Each chapter of MWA is in fact organized around a “tightly directed narrative” — with the possible exception of the last part of Chapter 8 — and I’m not going to spoil the reader’s pleasure, such as it is, in figuring out where the direction points.  But I do want to share what I understood while listening to Marcus at Albertine, about why I needed to write in that particular way.  I have long felt that writing about certain particularly sensitive topics in the practice of mathematics leads invariably to dead ends.  (A good example is the controversy over whether mathematics is invented or discovered; there are many others.)  I didn’t want to avoid sensitive topics; on the contrary, as far as possible I wanted to write only about sensitive topics.  Tackling them head-on — taking a right vs. wrong position one way or the other — would clearly lead me to the same dead ends.  So I chose to follow Marcus and to argue by the evidence of lipstick traces — by means of analogies, anecdotes, stories, digressions, and often incongruous or “daft … off the wall” juxtapositions “to excite the reader to further imagining and thought rather than mere agreement or disagreement.”  (Brendan Larvor referred to this, eloquently, as “disclosure through juxtaposition and paradox,” which he considers a “Parisian activity.”  Marcus is well-versed in critical theory of the Frankfurt as well as Parisian variety, though he belongs to no -ism.)  And accessorily, to incite professionally qualified readers — historians, for example — to investigate some of the more suggestive lipstick traces that may have been overlooked.

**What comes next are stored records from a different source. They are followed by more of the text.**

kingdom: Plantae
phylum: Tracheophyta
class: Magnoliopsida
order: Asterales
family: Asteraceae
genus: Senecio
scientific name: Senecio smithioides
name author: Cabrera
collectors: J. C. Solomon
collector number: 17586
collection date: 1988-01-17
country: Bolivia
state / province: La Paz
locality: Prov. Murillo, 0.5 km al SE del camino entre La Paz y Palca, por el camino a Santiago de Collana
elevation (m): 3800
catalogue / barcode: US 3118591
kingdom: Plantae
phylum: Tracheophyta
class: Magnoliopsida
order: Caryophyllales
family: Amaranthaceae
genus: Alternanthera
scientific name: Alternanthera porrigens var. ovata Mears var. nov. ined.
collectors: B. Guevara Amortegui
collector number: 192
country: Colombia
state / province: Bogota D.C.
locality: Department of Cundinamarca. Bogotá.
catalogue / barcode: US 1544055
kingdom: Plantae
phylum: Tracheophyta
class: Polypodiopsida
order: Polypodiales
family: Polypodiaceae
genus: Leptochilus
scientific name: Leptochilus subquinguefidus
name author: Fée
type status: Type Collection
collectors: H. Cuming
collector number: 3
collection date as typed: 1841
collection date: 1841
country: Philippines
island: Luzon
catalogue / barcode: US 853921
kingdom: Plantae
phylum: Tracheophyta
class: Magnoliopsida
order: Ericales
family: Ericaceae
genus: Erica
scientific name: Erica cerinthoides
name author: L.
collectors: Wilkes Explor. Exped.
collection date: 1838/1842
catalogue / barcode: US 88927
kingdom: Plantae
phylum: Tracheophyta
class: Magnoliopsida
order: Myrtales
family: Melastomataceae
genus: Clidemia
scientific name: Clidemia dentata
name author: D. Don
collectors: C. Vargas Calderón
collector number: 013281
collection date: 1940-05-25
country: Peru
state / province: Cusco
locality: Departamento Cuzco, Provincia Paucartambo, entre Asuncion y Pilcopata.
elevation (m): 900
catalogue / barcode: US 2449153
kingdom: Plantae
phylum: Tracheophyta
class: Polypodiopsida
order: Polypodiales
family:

Marcus said it much better at Albertine, in connection with his own aims as a writer, but those words are no longer available to me.

I have to write about one more paragraph in Hunacek’s review, the most problematic as far as I’m concerned, before I’m ready to post quotations from the review prominently on this blog.  I’ll also consider the question of whether, on balance, the publication of this kind of negative review isn’t a blessing in disguise.  But that’s for another time.

P.S.  Lipstick Traces is also indirectly and implausibly responsible for the inclusion of Figure 6.4 in MWA, and more directly and plausibly responsible for the brief discussion of Isidore Isou in the same chapter.